The Magpies are wounded, pride is severely dented and coach Nathan Buckley promised his players a week of soul searching.
That used to mean getting flogged on the training track but these days it’s more likely to involve meetings.
Chris Scott, as coaches must, described Collingwood as “daunting opposition”.
“Their form against Fremantle was very good at times,” he said at Simonds Stadium this week.
“To be that far down against Fremantle and to come back is exceptional form.
“They were very, very good against Essendon at times. We make our assumptions on the opposition given their best football.
“We’d assume they’re going to play like they did in patches against Essendon and Fremantle when they were playing well.”
The main antidote to this infection is the well-established Geelong hunger for big games and Collingwood still fits that category.
Memories of recent blockbusters against the Magpies will live in the minds of the older players and Geelong has shown its education of the younger brigade in these matters is top notch.
The newbies will have to carry the can for a while longer, with continued doubt over veteran Paul Chapman, a handy man to have around in games against Collingwood.
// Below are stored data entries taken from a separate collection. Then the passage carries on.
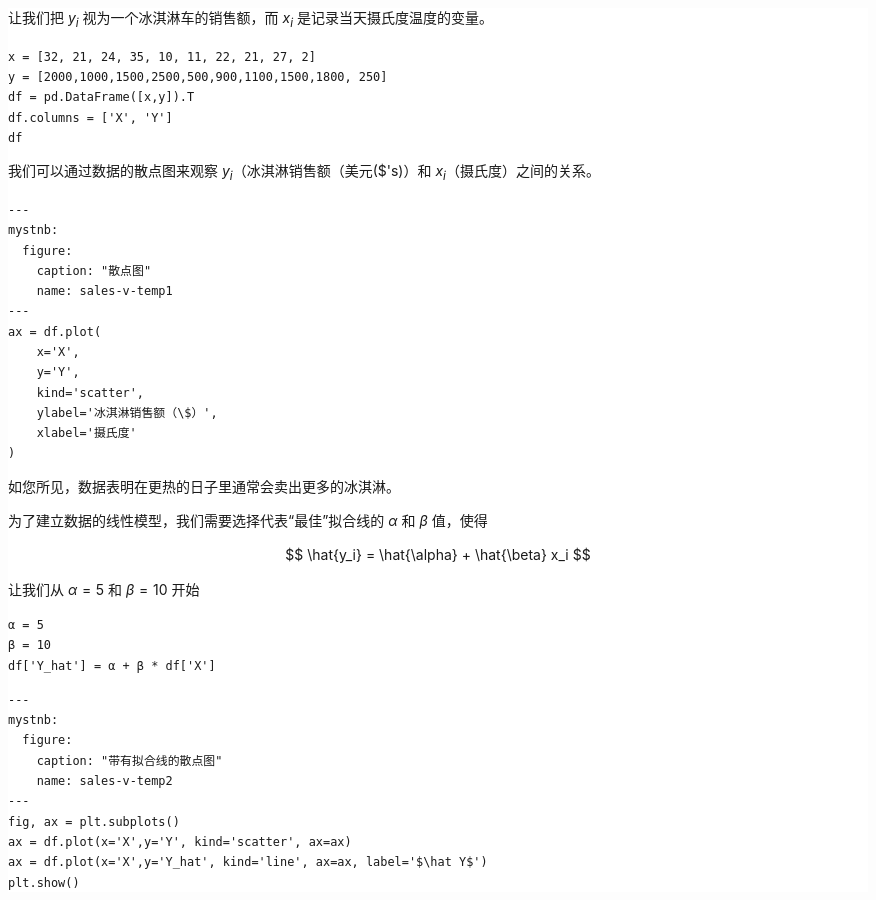 让我们把 $y_i$ 视为一个冰淇淋车的销售额，而 $x_i$ 是记录当天摄氏度温度的变量。

```{code-cell} ipython3
x = [32, 21, 24, 35, 10, 11, 22, 21, 27, 2]
y = [2000,1000,1500,2500,500,900,1100,1500,1800, 250]
df = pd.DataFrame([x,y]).T
df.columns = ['X', 'Y']
df
```

我们可以通过数据的散点图来观察 $y_i$（冰淇淋销售额（美元(\$\'s)）和 $x_i$（摄氏度）之间的关系。

```{code-cell} ipython3
---
mystnb:
  figure:
    caption: "散点图"
    name: sales-v-temp1
---
ax = df.plot(
    x='X', 
    y='Y', 
    kind='scatter', 
    ylabel='冰淇淋销售额（\$）', 
    xlabel='摄氏度'
)
```

如您所见，数据表明在更热的日子里通常会卖出更多的冰淇淋。

为了建立数据的线性模型，我们需要选择代表“最佳”拟合线的 $\alpha$ 和 $\beta$ 值，使得

$$
\hat{y_i} = \hat{\alpha} + \hat{\beta} x_i
$$

让我们从 $\alpha = 5$ 和 $\beta = 10$ 开始

```{code-cell} ipython3
α = 5
β = 10
df['Y_hat'] = α + β * df['X']
```

```{code-cell} ipython3
---
mystnb:
  figure:
    caption: "带有拟合线的散点图"
    name: sales-v-temp2
---
fig, ax = plt.subplots()
ax = df.plot(x='X',y='Y', kind='scatter', ax=ax)
ax = df.plot(x='X',y='Y_hat', kind='line', ax=ax, label='$\hat Y$')
plt.show()
```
Chapman was running laps at training on Tuesday and did not join in main group activities.
Scott has expressed his confidence for the last two weeks that Chapman would take his place in the side but each time he has been a late withdrawal.
“I’m not going to say I’m confident,” Scott admitted.
“I can’t shed any light, it’s more complicated than we first thought.
“It’s been grumbling along, he’s been 95 per cent for three weeks. It’s not a hamstring strain, it’s more related to the tendon.”
Scott said Chapman would be taken through a “traditional” rehabilitation involving greater strengthening focus if his hamstring failed to improve.
“It’s most important to get him completely right so he can play a long stretch of footy when he does come back.”
Scott said he was “confident” Joel Corey would return.
The coach also lauded the performances of Matthew Stokes this season, admitting he was “mildly surprised” at his surge in form.
“He adds a different look to the midfield,” Scott observed.
“He finds the footy and uses it really well; a smart, natural footballer.”
Scott said tagger Taylor Hunt faced a six week recovery after surgery for a broken collarbone on Mother’s Day.
He said the quality of Jackson Thurlow’s debut and the availability of Cameron Guthrie meant much of the role would be covered.